Monday, November 10, 2014

Tonight,my rocky road to recovery continues moving forward.I had a pretty good day today.
Today,I woke up in the mid morning and I had my usual 2 cups of coffee.After my coffee,I washed my hair over the sink as well as washed my face.After that,I shaved.When I was finished,I had my usual quick breakfast.After breakfast,I quickly did my personal PC work and after that was finished,I watched a few classic TV episodes on DVD's that I have.After that,I got dressed and headed out to run a few errands.
I first went to a local nursing facility to see if a friend that is temporary staying there if he was going back home,but they told me that he wasn't and it would depend on what the local mission organization would say when.After talking with a social worker at the nursing facility,I left the facility and I headed for home.

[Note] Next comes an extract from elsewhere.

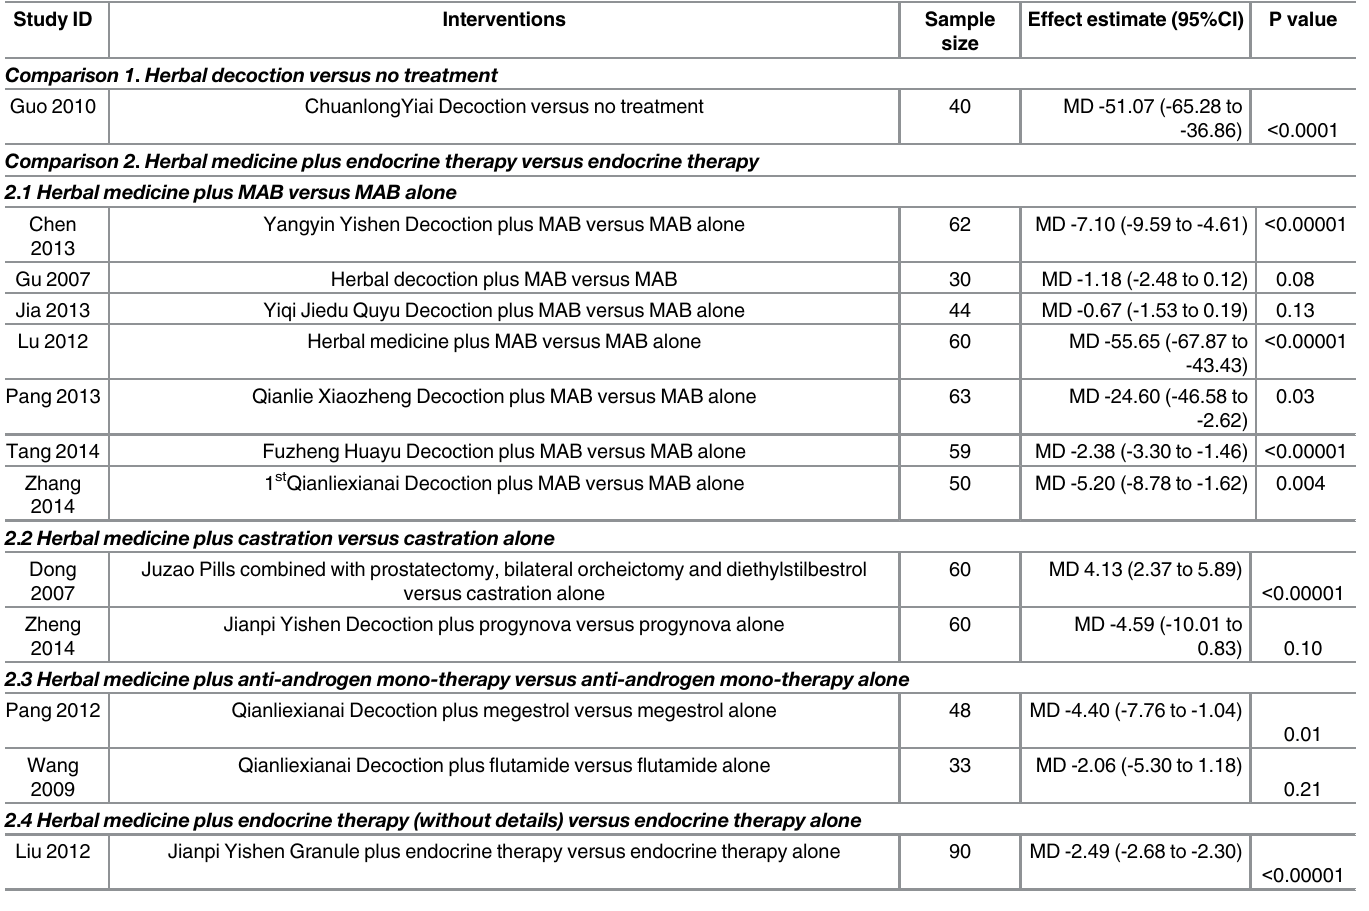
Table 3. Estimate effect for Prostate Specific Androgen of the 17 included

On the way home,I stopped at the post office to pick up a Priority Mail envelope.After that,I stopped a few local restaurants to pick up a few things for lunch.After that,I headed straight home.

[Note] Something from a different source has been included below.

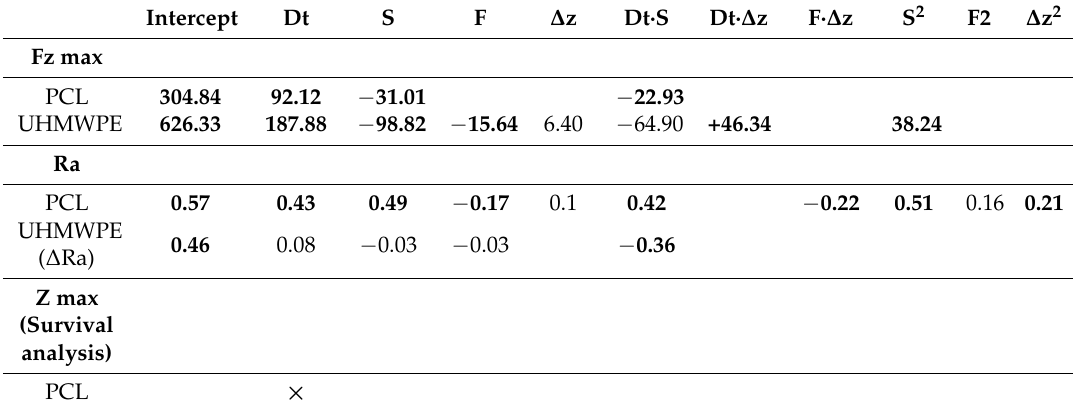
Table 5. Summary of the coefficients of the selected models (bold indicates significance ( α =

When I got home,I ate everything that I bought and when that was finished,I made a couple more phone calls and after that,I did some more personal PC work.Later on,I started to prepare my evening meal.
After eating,I watched a few more classic TV episodes on DVD's that I have.I also did some more personal PC work.I relaxed while preparing for my evening retirement.Overall,a pretty good day.I also managed to get some recommended Holy Bible reading done as well.
My rocky road to recovery continues moving forward.Though lately,I have been struggling in regards to SSA.All the tension that is going on in my family is making the temptations go into overdrive.I have given into the temptations to manipulate my genitals and yes,sexual images of men clouded my mind while doing so,which led to the temptation to fantasize and lust after these images.Last night,I went to my Heavenly Father in prayer and I unloaded everything to him in the name of his son Jesus Christ.I asked him to forgive me for sinning against him by giving into the terrible temptations.I also talked about all the tensions that are going on within my family and that I didn't know whether I was coming or going with all this happening.I prayed and prayed and I left nothing out.When I was finished,I felt better as I knew and truly believed that I was forgiven.I also knew and truly believed that he heard everything that I told him about.I said one final prayer last night before going to bed.Today,I kept myself busy by simply doing what I had to do personal errands wise and I had no thoughts creep up into my mind.On the other hand,in regards to my BPD/Schizophrenia struggles,I have been on an emotional roller coaster ride for a while,but has been made worse as a result of all the tension within my family.One day,I am feeling pretty good,but the next day,down and not so good.I have also had periods where I was in a rut for a while and it would lift,but the depression would return a day or two later.I did make the phone call to the psychiatric center and I am hoping that they will return my call soon.I am hoping to finally find the right therapy to help me let go of the unresolved issues and start to transcend and heal so Can finally heal from and overcome SSA.Fellow blog followers and readers,please continue to keep me in your prayers and also,please don't forget to leave me some positive verbal support.I still need both your prayerful and positive verbal support daily and often.Please continue to pray for me.I also ask that you leave me some positive verbal support in the comments section.Thanks in advance to y'all for your continued prayerful and positive verbal support.Thanks also to both my Heavenly Father and his son Jesus Christ for everything that they do and provide.
As for tomorrow,since it will be Veteran's Day,I have no plans made.But I hope that whatever I choose to do gives me positive benefits.